Top of Extract to read

East Africa: Private Sector – We're Left Out in the Cold in EU Trade Deal
By Janeth Mesomapya
Dar es Salaam — Members of the business community have criticised the government for not involving them during the over 10 years of negotiations on Economic Partnership Agreement (EPA) with the European Union (EU).
However, speaking under the clout of the Tanzania Private Sector Foundation (TPSF), they hailed the government for backing out of the deal, noting that its content would harm the local economy.
Now that the East African Community (EAC) leaders have asked for a three-month long extension of the signing deadline, they urged the government to fully involve them in the discussions as they have valuable inputs that could strengthen the country’s position in the matter.
Speaking in a meeting called in Dar es Salaam yesterday, TPSF officials appealed to President John Magufuli to organise a meeting which brings together experts and members of the private sector to deliberate thoroughly on the agreement.
According to them, since the government started talks with other EAC governments, they were neither involved nor consulted on how the matter should be handled.
This was done despite their rich knowledge and experience with regards to international business and economic issues.

Bottom of Extract to read
Top of Records shown

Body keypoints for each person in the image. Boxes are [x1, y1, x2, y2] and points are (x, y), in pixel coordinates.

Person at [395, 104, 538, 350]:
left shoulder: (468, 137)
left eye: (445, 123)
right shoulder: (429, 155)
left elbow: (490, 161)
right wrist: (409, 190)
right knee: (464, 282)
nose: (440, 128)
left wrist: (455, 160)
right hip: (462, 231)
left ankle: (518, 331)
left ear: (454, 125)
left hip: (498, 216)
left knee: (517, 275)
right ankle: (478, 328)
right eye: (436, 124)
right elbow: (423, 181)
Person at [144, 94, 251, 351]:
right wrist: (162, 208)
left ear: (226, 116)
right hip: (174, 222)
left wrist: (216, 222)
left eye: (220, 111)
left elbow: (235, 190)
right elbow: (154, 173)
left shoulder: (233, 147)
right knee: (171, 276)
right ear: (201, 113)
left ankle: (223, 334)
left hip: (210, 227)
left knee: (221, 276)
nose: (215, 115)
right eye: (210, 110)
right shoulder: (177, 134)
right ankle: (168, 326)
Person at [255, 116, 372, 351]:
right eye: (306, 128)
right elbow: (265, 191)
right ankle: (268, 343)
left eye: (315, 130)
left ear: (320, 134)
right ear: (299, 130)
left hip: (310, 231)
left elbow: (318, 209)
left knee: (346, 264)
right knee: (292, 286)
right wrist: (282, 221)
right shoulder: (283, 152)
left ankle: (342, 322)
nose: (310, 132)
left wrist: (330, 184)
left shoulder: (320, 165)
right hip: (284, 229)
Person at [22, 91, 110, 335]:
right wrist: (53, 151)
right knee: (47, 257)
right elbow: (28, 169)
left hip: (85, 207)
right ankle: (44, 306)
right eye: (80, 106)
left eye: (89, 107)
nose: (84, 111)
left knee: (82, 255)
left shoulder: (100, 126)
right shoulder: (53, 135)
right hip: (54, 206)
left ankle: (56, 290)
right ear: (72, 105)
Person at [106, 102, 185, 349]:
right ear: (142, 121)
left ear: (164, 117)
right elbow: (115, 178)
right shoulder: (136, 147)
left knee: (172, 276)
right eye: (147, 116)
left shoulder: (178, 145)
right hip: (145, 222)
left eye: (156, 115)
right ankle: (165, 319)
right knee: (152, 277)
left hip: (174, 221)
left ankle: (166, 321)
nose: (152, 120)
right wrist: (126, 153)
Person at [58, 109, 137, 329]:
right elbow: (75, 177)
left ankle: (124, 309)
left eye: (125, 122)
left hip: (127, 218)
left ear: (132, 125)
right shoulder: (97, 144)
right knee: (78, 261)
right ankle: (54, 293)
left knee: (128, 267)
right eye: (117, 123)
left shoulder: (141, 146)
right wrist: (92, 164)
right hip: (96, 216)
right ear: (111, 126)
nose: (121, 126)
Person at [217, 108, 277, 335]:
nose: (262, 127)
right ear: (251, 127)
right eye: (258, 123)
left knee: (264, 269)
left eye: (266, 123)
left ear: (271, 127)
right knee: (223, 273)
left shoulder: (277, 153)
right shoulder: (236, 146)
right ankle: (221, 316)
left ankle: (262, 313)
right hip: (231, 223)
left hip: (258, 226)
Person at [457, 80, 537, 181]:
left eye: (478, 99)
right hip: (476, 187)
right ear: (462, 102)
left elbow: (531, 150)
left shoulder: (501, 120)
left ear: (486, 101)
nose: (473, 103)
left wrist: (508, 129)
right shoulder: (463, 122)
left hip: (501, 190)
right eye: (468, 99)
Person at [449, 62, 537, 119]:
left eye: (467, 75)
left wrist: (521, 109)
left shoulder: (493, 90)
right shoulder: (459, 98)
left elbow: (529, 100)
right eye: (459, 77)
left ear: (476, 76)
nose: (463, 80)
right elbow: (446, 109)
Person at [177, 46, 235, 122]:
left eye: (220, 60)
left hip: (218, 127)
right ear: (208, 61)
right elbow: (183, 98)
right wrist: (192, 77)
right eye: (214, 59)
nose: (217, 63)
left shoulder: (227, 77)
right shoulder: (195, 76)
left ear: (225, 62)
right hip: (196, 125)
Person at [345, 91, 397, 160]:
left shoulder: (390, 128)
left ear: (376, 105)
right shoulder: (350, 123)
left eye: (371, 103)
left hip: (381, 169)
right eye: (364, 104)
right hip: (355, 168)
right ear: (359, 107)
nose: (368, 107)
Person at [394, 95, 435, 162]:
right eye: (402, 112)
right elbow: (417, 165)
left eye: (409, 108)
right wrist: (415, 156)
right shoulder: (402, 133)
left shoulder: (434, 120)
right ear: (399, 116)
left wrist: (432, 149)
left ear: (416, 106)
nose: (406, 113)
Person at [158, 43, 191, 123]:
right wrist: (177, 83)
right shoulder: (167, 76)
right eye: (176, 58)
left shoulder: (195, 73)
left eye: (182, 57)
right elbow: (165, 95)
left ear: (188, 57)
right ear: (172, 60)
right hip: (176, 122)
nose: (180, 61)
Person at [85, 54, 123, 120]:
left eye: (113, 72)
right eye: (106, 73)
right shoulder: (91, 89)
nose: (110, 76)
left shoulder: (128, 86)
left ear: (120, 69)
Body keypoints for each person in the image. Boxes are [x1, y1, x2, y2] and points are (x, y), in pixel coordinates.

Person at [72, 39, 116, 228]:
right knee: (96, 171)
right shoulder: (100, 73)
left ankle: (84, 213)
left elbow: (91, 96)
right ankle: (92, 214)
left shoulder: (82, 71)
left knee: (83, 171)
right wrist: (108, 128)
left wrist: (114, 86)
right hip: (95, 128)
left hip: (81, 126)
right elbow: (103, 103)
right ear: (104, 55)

Bottom of Records shown

Task instructions
1 – Using the article on the EU trade deal, answer each question briefly:
(a) How long did the negotiations on the Economic Partnership Agreement last?
(b) How long is the extension of the signing deadline that East African Community leaders asked for?
(c) Whom did TPSF officials ask to organize a meeting of experts and private sector members?
2 – Does the article on the EU trade deal support each statement below? Give yes or no and quote the words that settle it.
(a) The business community criticized the government for backing out of the deal.
(b) The TPSF officials spoke at a meeting in Dar es Salaam.
(c) The private sector was consulted after the government began talks with other EAC governments.

Set of answers
1 –
(a) Over 10 years.
(b) Three months.
(c) President John Magufuli.

2 –
(a) No: "they hailed the government for backing out of the deal"
(b) Yes: "Speaking in a meeting called in Dar es Salaam yesterday"
(c) No: "they were neither involved nor consulted on how the matter should be handled"